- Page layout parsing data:
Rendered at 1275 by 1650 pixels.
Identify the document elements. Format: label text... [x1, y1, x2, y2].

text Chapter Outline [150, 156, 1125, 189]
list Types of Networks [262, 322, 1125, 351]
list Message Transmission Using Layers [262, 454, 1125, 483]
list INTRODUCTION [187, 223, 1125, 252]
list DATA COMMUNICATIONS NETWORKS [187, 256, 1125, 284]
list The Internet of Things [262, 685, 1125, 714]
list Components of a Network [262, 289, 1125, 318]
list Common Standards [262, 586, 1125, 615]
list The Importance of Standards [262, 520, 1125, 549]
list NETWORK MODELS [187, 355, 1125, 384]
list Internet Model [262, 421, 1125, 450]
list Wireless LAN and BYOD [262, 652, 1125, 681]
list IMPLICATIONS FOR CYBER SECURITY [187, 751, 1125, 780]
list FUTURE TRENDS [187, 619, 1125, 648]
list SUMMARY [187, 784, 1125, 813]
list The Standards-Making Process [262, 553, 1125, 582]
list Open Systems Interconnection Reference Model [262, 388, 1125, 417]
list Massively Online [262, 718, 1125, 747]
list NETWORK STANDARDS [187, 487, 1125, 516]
==
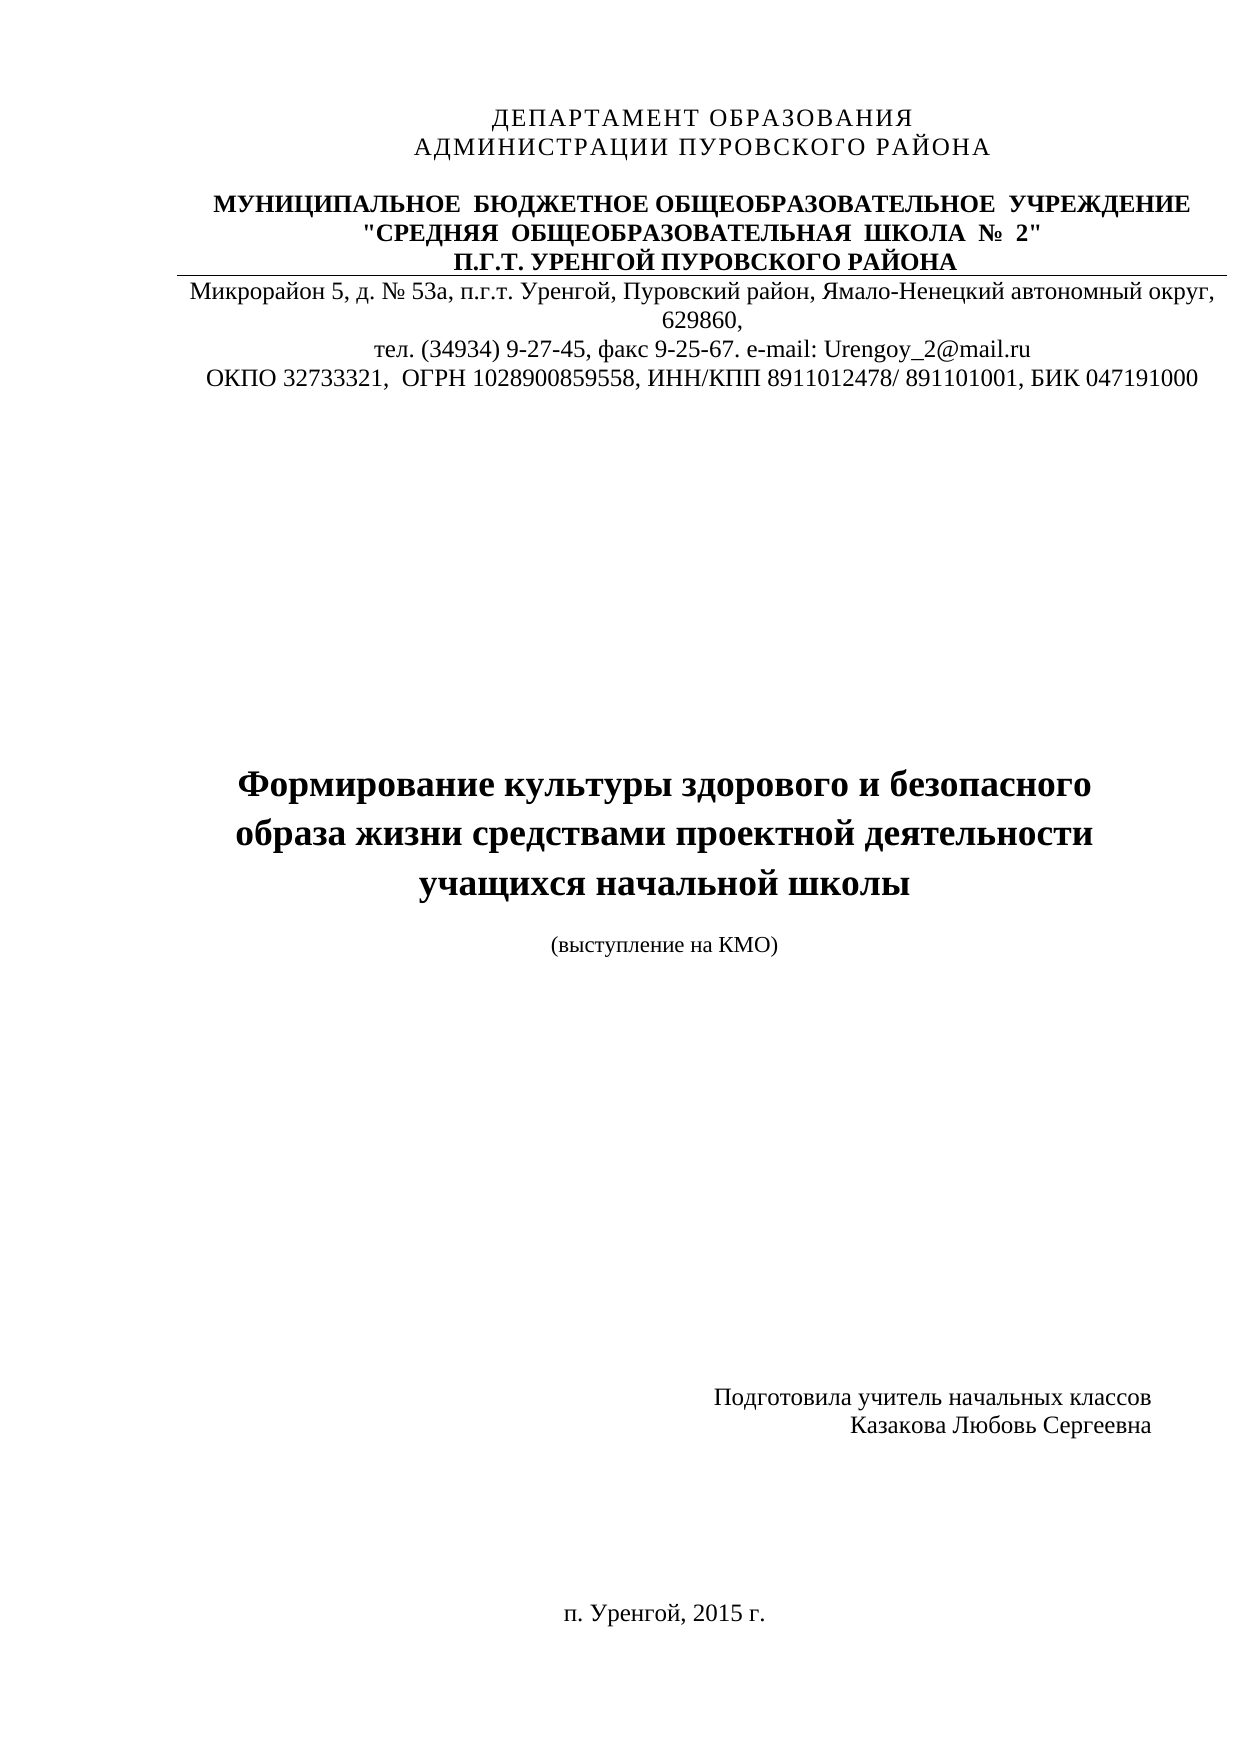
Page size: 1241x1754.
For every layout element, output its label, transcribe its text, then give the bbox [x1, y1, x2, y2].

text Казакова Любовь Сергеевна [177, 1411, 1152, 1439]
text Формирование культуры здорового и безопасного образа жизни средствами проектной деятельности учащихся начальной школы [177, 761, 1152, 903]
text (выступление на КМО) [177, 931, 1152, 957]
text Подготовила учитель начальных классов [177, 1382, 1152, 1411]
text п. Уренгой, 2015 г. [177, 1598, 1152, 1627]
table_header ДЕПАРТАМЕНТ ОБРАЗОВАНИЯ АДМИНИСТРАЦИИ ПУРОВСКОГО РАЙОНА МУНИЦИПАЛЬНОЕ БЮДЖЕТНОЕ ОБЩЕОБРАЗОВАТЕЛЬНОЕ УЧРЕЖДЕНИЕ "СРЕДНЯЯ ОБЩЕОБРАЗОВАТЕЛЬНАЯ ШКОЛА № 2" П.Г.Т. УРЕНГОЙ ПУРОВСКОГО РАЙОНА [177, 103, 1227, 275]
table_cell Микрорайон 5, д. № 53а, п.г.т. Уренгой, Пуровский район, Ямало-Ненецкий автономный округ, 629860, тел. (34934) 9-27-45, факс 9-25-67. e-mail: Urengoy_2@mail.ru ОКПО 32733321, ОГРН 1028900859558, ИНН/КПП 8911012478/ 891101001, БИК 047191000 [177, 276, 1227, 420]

- Description of the task: Each line of the data that holds "text" should be copied.

- Answer to this task:
Identify the document elements. Format: label text... [x1, y1, x2, y2].
text Chapter Outline [150, 156, 1125, 189]
For every layout element, output its label, transcribe its text, then give the bbox [x1, y1, x2, y2].
text Казакова Любовь Сергеевна [177, 1411, 1152, 1439]
text Формирование культуры здорового и безопасного образа жизни средствами проектной деятельности учащихся начальной школы [177, 761, 1152, 903]
text (выступление на КМО) [177, 931, 1152, 957]
text Подготовила учитель начальных классов [177, 1382, 1152, 1411]
text п. Уренгой, 2015 г. [177, 1598, 1152, 1627]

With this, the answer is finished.